E come alle grandi forme si contrappongono le piccole («non mi piace il raglio dell'asino ma il canto delle cicale», dice Callimaco), così ai grandi 'sentimenti' dell'epica o della tragedia si contrappongono quelli più quotidiani, e sono tutti lavorati, al modo dei vari materiali, dai più malleabili ai più resistenti, con estrema disinvoltura, con impiego di paronomàsia, assonanze e allitterazioni, con accumulo di decorazioni concettuali e musicali. Nel rifiuto dell'ideologia e nel trionfo del realismo, venato di spregiudicatezza e scetticismo, grande è la padronanza delle tecniche, potente il gusto di sperimentare in ogni campo del sapere, fino alle messa a nudo del corpo e al gioco infinito delle parti, per cui gli dei sono trascinati a terra e qualche volta pargoleggiano, come l'Eros paffutello.

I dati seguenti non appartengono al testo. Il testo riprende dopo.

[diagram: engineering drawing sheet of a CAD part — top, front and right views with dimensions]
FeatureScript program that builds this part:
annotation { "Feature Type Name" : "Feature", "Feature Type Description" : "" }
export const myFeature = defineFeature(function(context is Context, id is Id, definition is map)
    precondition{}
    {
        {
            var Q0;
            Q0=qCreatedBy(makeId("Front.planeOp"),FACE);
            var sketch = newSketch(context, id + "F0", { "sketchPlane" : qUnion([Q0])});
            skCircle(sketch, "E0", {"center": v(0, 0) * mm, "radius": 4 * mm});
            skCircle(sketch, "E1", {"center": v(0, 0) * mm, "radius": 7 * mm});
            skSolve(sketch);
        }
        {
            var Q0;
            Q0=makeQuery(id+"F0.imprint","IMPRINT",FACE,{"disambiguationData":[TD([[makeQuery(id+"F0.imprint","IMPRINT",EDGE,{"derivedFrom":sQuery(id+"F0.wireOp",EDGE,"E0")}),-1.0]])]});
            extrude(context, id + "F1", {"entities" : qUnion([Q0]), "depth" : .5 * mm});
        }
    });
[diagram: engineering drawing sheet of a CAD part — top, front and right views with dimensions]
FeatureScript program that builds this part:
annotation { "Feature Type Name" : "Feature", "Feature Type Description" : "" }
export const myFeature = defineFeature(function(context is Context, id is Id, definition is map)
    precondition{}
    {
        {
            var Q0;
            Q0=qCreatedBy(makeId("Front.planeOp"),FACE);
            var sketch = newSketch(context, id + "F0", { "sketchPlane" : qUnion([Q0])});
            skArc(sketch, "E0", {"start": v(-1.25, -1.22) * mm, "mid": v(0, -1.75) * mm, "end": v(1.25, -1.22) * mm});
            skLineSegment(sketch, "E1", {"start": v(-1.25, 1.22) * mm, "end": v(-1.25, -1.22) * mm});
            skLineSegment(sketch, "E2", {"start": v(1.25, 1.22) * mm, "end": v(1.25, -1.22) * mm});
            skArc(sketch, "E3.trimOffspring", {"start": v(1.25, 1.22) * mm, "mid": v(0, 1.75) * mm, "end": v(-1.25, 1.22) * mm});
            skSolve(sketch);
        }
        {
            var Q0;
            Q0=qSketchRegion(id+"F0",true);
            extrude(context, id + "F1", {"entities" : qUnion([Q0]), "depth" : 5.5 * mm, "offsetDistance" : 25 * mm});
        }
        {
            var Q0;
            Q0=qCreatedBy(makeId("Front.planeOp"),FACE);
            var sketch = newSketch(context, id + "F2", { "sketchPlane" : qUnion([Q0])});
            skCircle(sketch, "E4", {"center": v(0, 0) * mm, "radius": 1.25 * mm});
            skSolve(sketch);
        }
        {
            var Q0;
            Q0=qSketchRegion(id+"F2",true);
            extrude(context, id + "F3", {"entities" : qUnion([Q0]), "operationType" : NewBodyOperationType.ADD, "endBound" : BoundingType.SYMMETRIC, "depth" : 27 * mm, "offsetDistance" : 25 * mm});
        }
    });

Nel desiderio di dare «voce ai sassi», secondo il principio aristotelico di verosimiglianza, contano allo stesso modo il calco del cadavere (tanto di moda per i ritratti funerari, con la nuova tecnica messa a punto da Lisistrato, fratello di Lisippo, l'artista prediletto da Alessandro Magno) e il grappolo d'uva, nature morte e animali, avanzi di banchetto e piante, sia nelle arti visive, comprese le così dette minori, che nella scrittura. Nell'esperienza visiva, dell'immagine che arriva all'occhio e varia a ogni variare del punto di osservazione (per cui appare infinita la serie dei fenomeni, pur conservando ogni   fenomeno, cioè ogni aspetto della realtà, il proprio valore intrinseco) può succedere che sfuggano alla stretta sorveglianza, cui prima erano costretti, elementi di pathos, toni sentimentali. Fino all'esplosione, al grido, agli echi dell'eco.